▶ **DIRECTIONS**
Below are records; write all of them out exactly.

▶ **LISTED RECORDS**
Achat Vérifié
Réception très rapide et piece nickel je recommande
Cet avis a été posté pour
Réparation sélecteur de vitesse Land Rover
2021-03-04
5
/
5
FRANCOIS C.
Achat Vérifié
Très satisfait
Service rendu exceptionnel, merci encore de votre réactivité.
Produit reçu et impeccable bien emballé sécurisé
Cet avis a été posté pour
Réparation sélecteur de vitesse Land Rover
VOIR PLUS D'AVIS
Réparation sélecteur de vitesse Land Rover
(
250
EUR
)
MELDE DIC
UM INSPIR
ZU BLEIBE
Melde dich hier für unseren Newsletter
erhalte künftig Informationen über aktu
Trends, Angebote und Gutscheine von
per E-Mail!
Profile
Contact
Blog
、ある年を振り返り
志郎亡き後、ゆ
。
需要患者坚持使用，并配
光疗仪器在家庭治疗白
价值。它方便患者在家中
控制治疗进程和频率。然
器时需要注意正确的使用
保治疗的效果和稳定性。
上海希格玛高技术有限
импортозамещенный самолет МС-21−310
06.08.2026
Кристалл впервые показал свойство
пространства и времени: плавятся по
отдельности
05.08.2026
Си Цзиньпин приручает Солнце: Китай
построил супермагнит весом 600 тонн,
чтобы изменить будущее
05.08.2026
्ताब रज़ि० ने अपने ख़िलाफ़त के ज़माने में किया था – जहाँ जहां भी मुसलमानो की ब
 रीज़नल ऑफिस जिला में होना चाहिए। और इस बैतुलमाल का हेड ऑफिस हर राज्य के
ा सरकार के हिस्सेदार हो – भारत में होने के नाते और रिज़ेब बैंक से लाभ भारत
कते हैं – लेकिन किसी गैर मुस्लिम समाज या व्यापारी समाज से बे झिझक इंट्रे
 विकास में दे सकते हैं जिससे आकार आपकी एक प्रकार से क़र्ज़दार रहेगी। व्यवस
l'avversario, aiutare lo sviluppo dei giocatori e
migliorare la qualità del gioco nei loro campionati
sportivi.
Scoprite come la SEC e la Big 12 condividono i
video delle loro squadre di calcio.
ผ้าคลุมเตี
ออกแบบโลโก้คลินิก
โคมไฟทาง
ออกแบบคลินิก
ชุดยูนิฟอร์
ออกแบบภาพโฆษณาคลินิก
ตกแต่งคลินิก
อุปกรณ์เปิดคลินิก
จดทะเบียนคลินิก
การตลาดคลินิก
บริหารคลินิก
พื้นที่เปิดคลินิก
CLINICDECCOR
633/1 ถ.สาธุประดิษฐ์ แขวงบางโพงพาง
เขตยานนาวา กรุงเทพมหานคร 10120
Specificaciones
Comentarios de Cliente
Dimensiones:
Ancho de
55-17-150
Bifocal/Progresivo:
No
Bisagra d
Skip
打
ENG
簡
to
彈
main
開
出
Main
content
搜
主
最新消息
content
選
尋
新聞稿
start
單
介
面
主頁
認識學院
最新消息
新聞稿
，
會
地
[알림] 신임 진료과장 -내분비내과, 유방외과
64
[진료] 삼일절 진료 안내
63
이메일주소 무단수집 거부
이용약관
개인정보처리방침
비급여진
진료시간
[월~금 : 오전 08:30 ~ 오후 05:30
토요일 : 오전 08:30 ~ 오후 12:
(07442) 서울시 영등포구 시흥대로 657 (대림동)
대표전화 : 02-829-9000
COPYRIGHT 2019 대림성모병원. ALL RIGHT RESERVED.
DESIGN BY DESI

▶ **SOLVED PROBLEM**
Achat Vérifié
Réception très rapide et piece nickel je recommande
Cet avis a été posté pour
Réparation sélecteur de vitesse Land Rover
2021-03-04
5
/
5
FRANCOIS C.
Achat Vérifié
Très satisfait
Service rendu exceptionnel, merci encore de votre réactivité.
Produit reçu et impeccable bien emballé sécurisé
Cet avis a été posté pour
Réparation sélecteur de vitesse Land Rover
VOIR PLUS D'AVIS
Réparation sélecteur de vitesse Land Rover
(
250
EUR
)
MELDE DIC
UM INSPIR
ZU BLEIBE
Melde dich hier für unseren Newsletter
erhalte künftig Informationen über aktu
Trends, Angebote und Gutscheine von
per E-Mail!
Profile
Contact
Blog
、ある年を振り返り
志郎亡き後、ゆ
。
需要患者坚持使用，并配
光疗仪器在家庭治疗白
价值。它方便患者在家中
控制治疗进程和频率。然
器时需要注意正确的使用
保治疗的效果和稳定性。
上海希格玛高技术有限
импортозамещенный самолет МС-21−310
06.08.2026
Кристалл впервые показал свойство
пространства и времени: плавятся по
отдельности
05.08.2026
Си Цзиньпин приручает Солнце: Китай
построил супермагнит весом 600 тонн,
чтобы изменить будущее
05.08.2026
्ताब रज़ि० ने अपने ख़िलाफ़त के ज़माने में किया था – जहाँ जहां भी मुसलमानो की ब
 रीज़नल ऑफिस जिला में होना चाहिए। और इस बैतुलमाल का हेड ऑफिस हर राज्य के
ा सरकार के हिस्सेदार हो – भारत में होने के नाते और रिज़ेब बैंक से लाभ भारत
कते हैं – लेकिन किसी गैर मुस्लिम समाज या व्यापारी समाज से बे झिझक इंट्रे
 विकास में दे सकते हैं जिससे आकार आपकी एक प्रकार से क़र्ज़दार रहेगी। व्यवस
l'avversario, aiutare lo sviluppo dei giocatori e
migliorare la qualità del gioco nei loro campionati
sportivi.
Scoprite come la SEC e la Big 12 condividono i
video delle loro squadre di calcio.
ผ้าคลุมเตี
ออกแบบโลโก้คลินิก
โคมไฟทาง
ออกแบบคลินิก
ชุดยูนิฟอร์
ออกแบบภาพโฆษณาคลินิก
ตกแต่งคลินิก
อุปกรณ์เปิดคลินิก
จดทะเบียนคลินิก
การตลาดคลินิก
บริหารคลินิก
พื้นที่เปิดคลินิก
CLINICDECCOR
633/1 ถ.สาธุประดิษฐ์ แขวงบางโพงพาง
เขตยานนาวา กรุงเทพมหานคร 10120
Specificaciones
Comentarios de Cliente
Dimensiones:
Ancho de
55-17-150
Bifocal/Progresivo:
No
Bisagra d
Skip
打
ENG
簡
to
彈
main
開
出
Main
content
搜
主
最新消息
content
選
尋
新聞稿
start
單
介
面
主頁
認識學院
最新消息
新聞稿
，
會
地
[알림] 신임 진료과장 -내분비내과, 유방외과
64
[진료] 삼일절 진료 안내
63
이메일주소 무단수집 거부
이용약관
개인정보처리방침
비급여진
진료시간
[월~금 : 오전 08:30 ~ 오후 05:30
토요일 : 오전 08:30 ~ 오후 12:
(07442) 서울시 영등포구 시흥대로 657 (대림동)
대표전화 : 02-829-9000
COPYRIGHT 2019 대림성모병원. ALL RIGHT RESERVED.
DESIGN BY DESI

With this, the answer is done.